While the optimism surrounding an AI productivity revolution has driven the incredible boom in Nvidia and the broader Magnificent 7 coterie in the past two years, it is those extraordinary valuations that have kept investors on high alert. Even a small margin decline at the chipmaker has been enough to send investors fleeing. The dotcom boom and bust is well within living memory, and investors know high-flying companies can come crashing down to earth.

It’s true that Nvidia could not be further from a dotcom-style pre-profit or growth-free opportunist, and that it has a compelling story to tell about how its powerful chips are changing the world through AI, driverless cars, robots and data centre upgrades. In the words of Franklin Templeton, “even modest [AI-driven] gains in productivity, spread across the world’s billion knowledge workers, would represent a massive shift in economic output and profitability”. Yet holes can be picked in the bull case for the company. Investor exuberance or nervousness pushing the shares too far in either direction is a constant threat.

As much as the high valuations are a worry, the many billions of dollars being poured into AI capex have also raised eyebrows and led to questions about spending sustainability.

Deutsche Bank notes the idea that “bigger is better” in AI is now being challenged, putting current business plans in question. If the need for and access to compute that others simply cannot match is taken away, “a new breed of competitors may be able to flourish,” it says.

Its figures show that Nvidia’s annualised earnings growth rate over 10 years has been 59 per cent, and 89 per cent over five years, compared to 9 and 11 per cent at Apple. The consensus annualised earnings growth forecast for the next five years is 22 per cent (versus 9 per cent at Apple). 

Even if the current business model is not upended, demand for the company’s powerful chips is likely to fall if the AI revolution fails to deliver the hoped-for productivity gains. Recessions or the return of interest rate hikes to combat inflation could also trigger a severe price correction. Companies could cut back their investment and AI spending. Nvidia could be forbidden from selling any more of its chips to Chinese customers, which (notwithstanding existing restrictions) would deny it a fair whack of revenue. 

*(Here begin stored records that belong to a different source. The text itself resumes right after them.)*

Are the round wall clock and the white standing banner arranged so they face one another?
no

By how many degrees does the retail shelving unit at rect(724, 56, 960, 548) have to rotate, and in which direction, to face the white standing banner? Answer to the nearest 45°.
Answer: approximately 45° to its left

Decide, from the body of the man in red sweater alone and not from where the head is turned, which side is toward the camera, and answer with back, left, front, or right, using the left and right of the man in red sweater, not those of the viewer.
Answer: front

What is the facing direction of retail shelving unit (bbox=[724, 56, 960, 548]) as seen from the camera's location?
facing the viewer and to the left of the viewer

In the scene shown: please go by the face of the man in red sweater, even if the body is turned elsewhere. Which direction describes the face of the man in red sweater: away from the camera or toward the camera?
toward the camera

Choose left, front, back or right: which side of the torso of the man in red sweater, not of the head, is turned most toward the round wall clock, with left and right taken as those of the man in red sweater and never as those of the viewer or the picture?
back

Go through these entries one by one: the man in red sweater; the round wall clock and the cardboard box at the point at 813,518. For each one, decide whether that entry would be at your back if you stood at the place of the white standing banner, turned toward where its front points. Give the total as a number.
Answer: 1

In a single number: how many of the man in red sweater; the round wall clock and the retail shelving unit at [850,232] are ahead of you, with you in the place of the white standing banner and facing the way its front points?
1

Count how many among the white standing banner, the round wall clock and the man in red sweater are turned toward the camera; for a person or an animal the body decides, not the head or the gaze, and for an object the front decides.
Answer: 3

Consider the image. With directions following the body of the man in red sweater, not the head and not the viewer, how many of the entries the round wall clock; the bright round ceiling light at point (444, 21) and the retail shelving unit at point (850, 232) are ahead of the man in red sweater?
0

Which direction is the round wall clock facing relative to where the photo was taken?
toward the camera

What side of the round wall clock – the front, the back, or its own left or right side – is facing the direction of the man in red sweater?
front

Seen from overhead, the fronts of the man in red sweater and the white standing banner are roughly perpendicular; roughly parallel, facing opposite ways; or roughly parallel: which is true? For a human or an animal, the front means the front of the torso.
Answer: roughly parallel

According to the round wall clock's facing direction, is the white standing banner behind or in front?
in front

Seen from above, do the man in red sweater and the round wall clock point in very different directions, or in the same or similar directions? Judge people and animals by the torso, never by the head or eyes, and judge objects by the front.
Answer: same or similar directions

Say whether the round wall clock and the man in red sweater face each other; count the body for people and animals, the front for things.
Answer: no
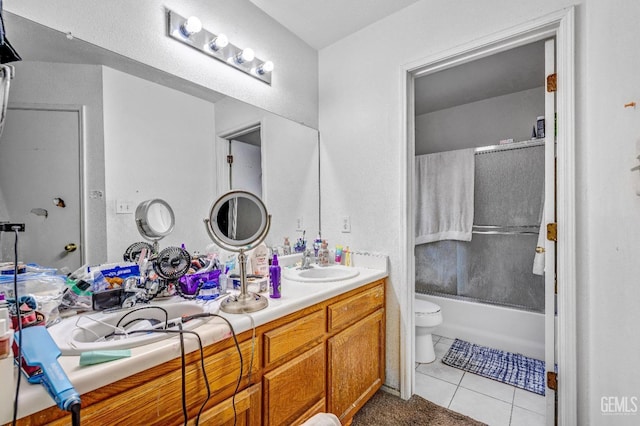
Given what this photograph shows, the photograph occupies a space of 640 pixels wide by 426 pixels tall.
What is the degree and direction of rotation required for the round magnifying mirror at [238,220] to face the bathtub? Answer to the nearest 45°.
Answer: approximately 90° to its left

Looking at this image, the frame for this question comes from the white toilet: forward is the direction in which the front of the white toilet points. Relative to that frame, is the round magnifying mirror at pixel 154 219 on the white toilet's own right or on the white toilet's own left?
on the white toilet's own right

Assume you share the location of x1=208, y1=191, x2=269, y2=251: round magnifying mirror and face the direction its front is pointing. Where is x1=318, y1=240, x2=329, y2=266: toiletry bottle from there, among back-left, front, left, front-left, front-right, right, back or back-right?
back-left
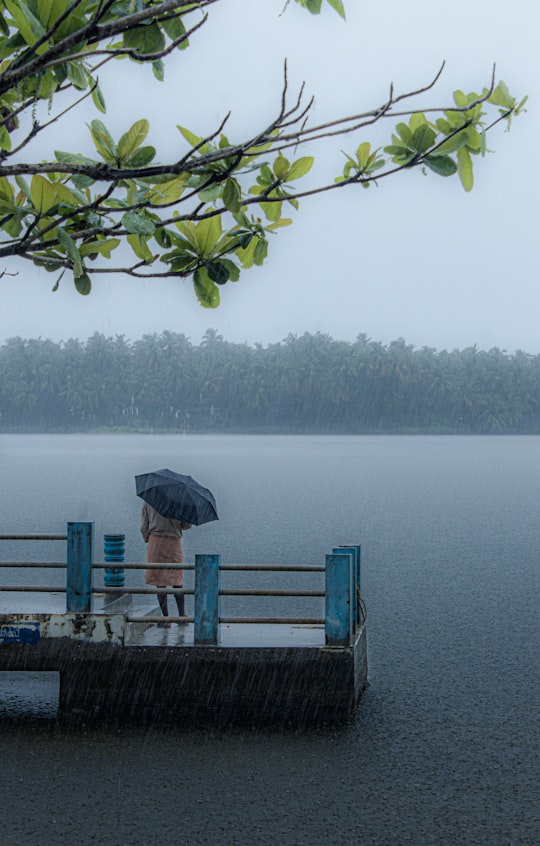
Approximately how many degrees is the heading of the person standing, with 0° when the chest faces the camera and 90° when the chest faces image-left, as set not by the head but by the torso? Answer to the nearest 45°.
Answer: approximately 180°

Investors are right to be on their guard. One outcome of the Magnificent Seven age has been the distortion of global markets and indices, creating a concentration risk given the weight of these companies in normally well-diversified global indices. Even worse, it has sucked funds from other markets, pumping up the top segment of the US market even more.

DeepSeek has cast the whole US tech sector in a much harsher light. It is a reminder of the real threats that exist to the dominance of these market gods and those high valuations, despite the support of their huge earnings.